Wednesday, June 21, 2006

Kilt Sporters vs. The Abercrombie & Fitch Boys

I am suffering from a fever. A Scottish fever. It burns, unrequited, deep in my soul. Fire licks my veins in exsquiste torment. I damn near lust after the harsh hills and alluring accents of the Highlands.

Thus, I have been reading just about anything I can get my hands on that have to do with kilt-sport'n lads and sharp-tonged lasses. This both soothes and fuels my fever. I am faced with strong, braw, honorable, righteous, die-to-protect you men with rolling brr's and bone-melting, Fabio hair. Granted, they are all fictitious and ALL are set within the 1700s or earlier, but the point is, they're fabulous.

Here's a nonfiction: I've been to Scotland within the last 10 years. The men may not wear kilts very often, or have Fabio hair, but they are all still strong, braw, honorable, righteous, and still have the instinct to kill or die for their woman/family. It's imbedded in their senses of masculinity. Must be the Pict blood. Or the Viking. Whatever.

Most of them also still have the rolling brr's that make your eyes flutter.

Uh-hghm. Anyway. . .

Why, oh why, is our substitute often an Abercrombie & Fitch Boy? You know the type. Obsessed more with clothes than most women, hair-conscious, perfectly-groomed men whose role models for masculinity are sports players, actors and other highly visible-but-not-necessarily-"masculine" men. They also love themselves more than anyone else.

Where are the men who COULD crush you with a rock or ravish you in some bushes, but don't because they KNOW what honor and tenderness is? I'd take a man who hadn't shaven in days and whose hair was mussed, and whom I could also count on without a doubt to handle the most terrible difficulties in life without flinching or losing his sense of romance any day over the Abercrombie & Fitch Boy.
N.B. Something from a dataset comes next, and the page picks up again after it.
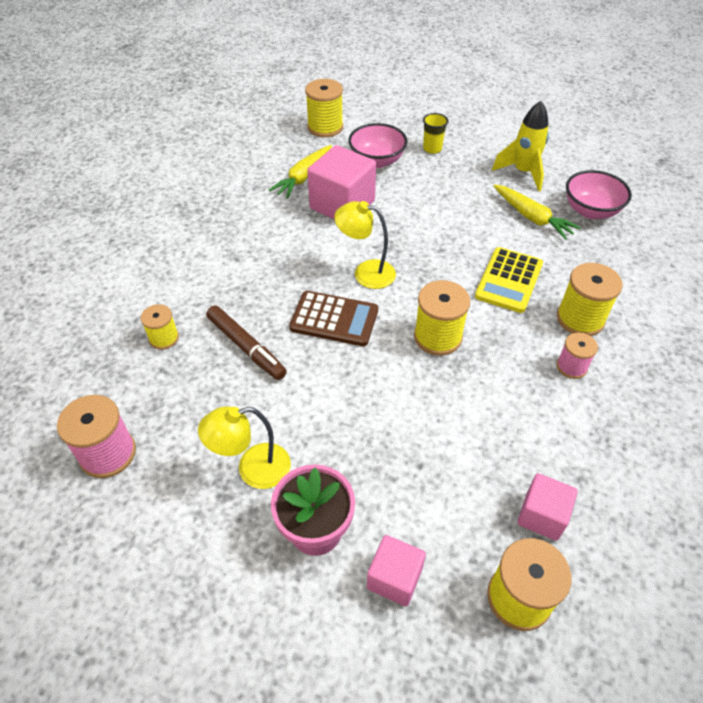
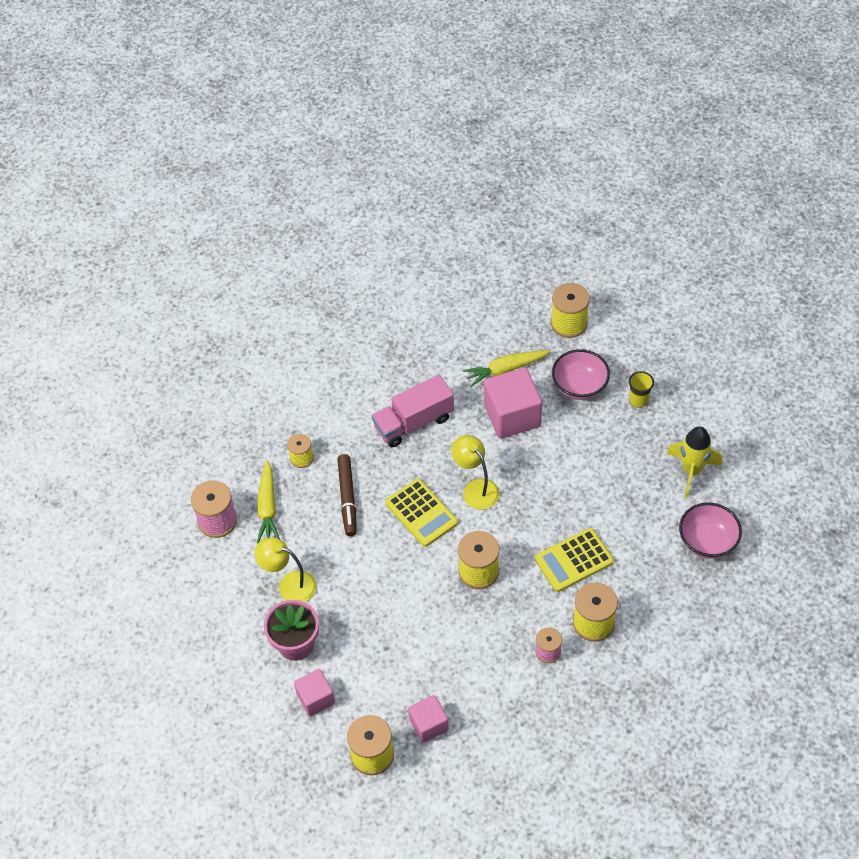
camera: 40 degrees right, 5 degrees up
brown calculator [289,291,378,346] -> yellow calculator [385,479,458,547]
yellow carrot [494,185,581,240] -> yellow carrot moved to [257,460,280,543]
none -> pink truck [372,375,454,447]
Don't get me wrong. I deeply love my very American fiance (his tendency to lean towards an Abercrombie Boy notwithstanding). It's just that sometimes, I wish he'd had different models. Or he'd been born in Scotland and would proudly wear a kilt and knock the teeth out of anyone who called it a skirt.

Thursday, June 01, 2006

Written Inflections

I have several dear friends who I see only about once a year - if that. My favorite memories of my college life are with these dear 5 people. (You know who you are). I try my best to contact each of them, but it's never on a regular basis. Getting an e-mail from one is always such a great surprise.
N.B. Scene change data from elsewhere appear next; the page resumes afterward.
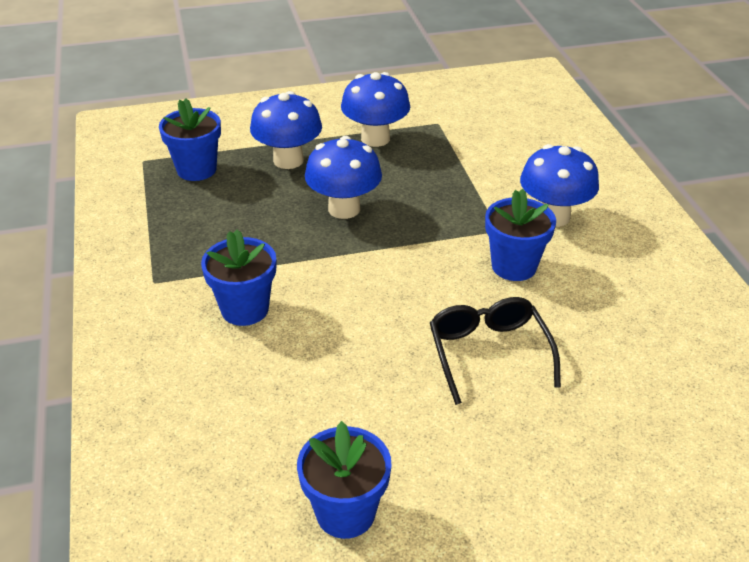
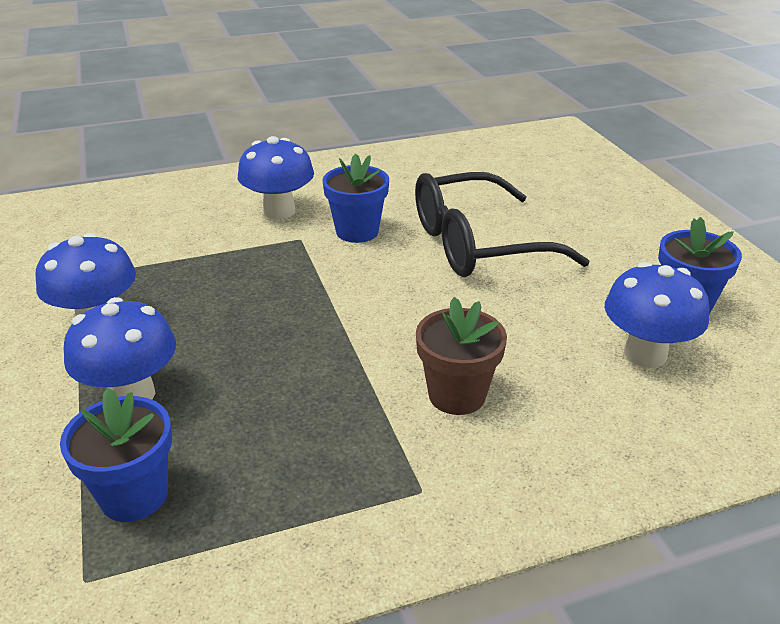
camera: 95 degrees left, 5 degrees down
blue flower pot [201,229,276,326] -> brown flower pot [416,297,507,415]
blue mushroom [305,136,382,219] -> blue mushroom moved to [605,262,709,368]
black glasses [430,297,561,405] -> black glasses [415,172,589,277], size x1.57

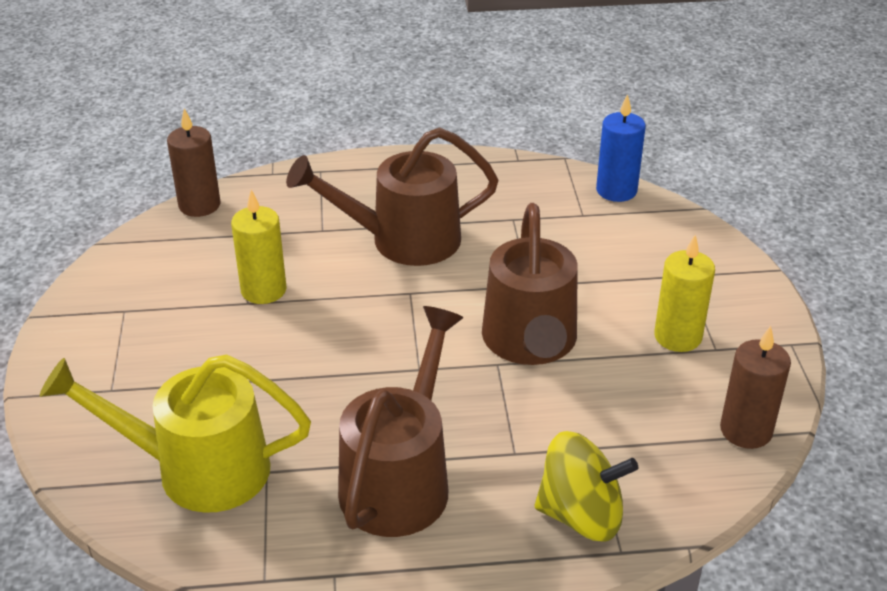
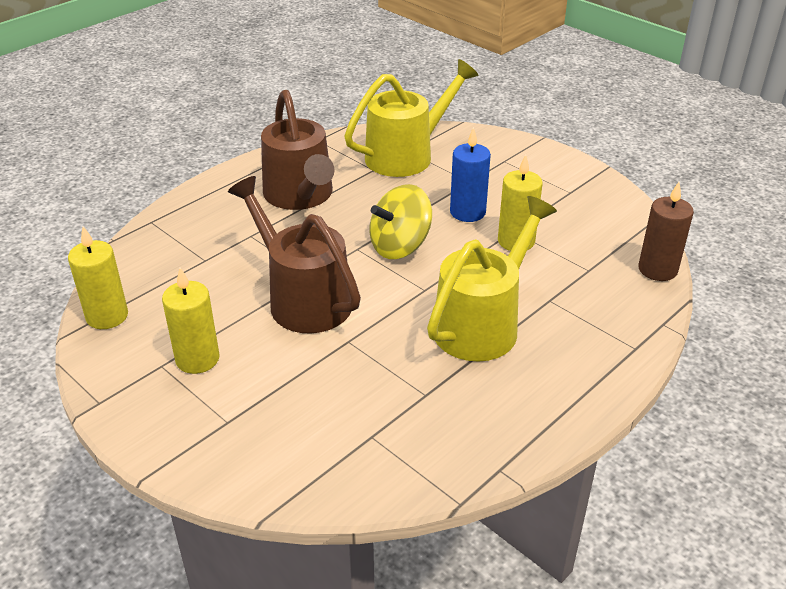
camera: 140 degrees right, 0 degrees up
brown watering can [286,127,499,266] -> yellow watering can [427,196,557,362]
yellow spinning top [534,431,638,542] -> yellow spinning top moved to [369,184,432,259]
blue candle [596,94,646,202] -> blue candle moved to [450,127,491,222]
brown candle [720,326,791,449] -> yellow candle [68,226,128,329]

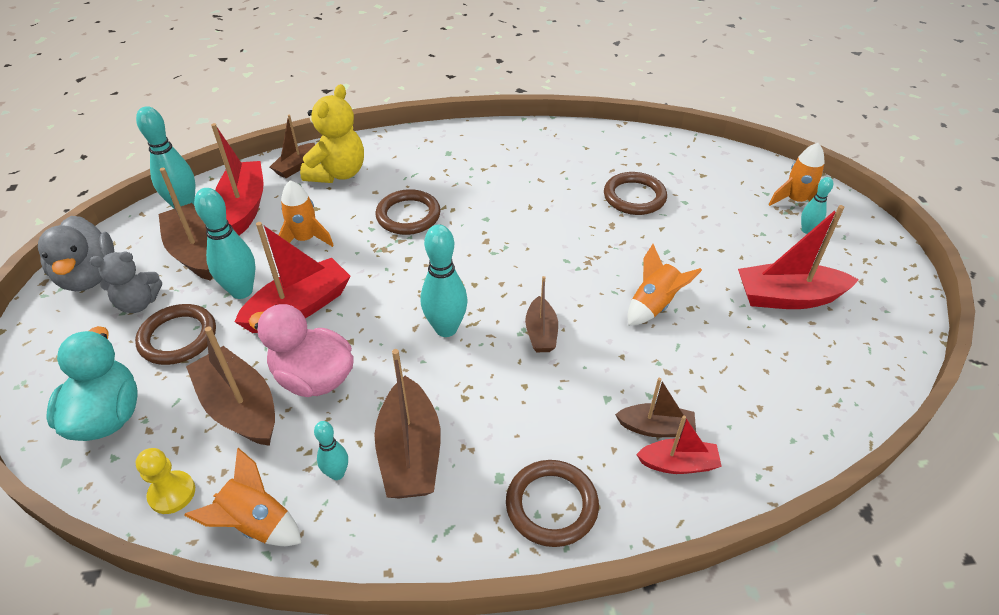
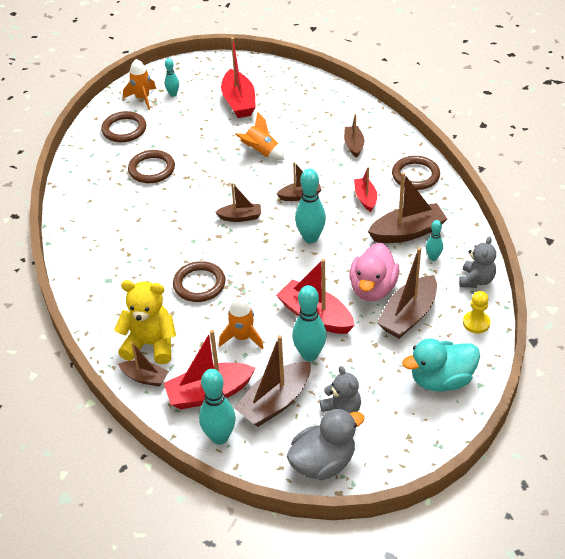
camera: 100 degrees left, 0 degrees up
brown ring [135,304,216,365] -> brown ring moved to [101,111,146,142]
orange rocket [184,448,302,546] -> grey teddy bear [459,236,496,288]
red boat [636,415,722,474] -> red boat moved to [354,167,377,212]
none -> brown boat [215,183,261,222]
The other day, I got one I'm still trying to figure out.

One of my friends wrote these lines in her e-mail: "You look beautiful!" "Girl, what happened to you?" "I've asked the others what happened, and they didn't know." "I've seen you twice in about 3 years and, like, you totally changed." "I want to know what happened." "I care about you."

WHAT!?

Now, the first comment is a no brainer (and she was referring to some pictures of mine). Thanks for the compliment. But the rest . . . well, let's just say I can't decide if I should be flattered or offended. The question, "What happened to you?" minus vocal inflections, can be taken so many different ways. I can't decide if it's the total-nerd-turned-total-babe at the high school reunion "What happened to you?" or the you-look-like-you've-just-been-hit-by-a-train "What happened to you?" And it's really the last bit, "I care about you" that really throws it off. Is the writer worried about me? What is that supposed to mean anyway?

Today, I'm just wishing more people knew how to write inflectively because it would certainly lessen my confusion.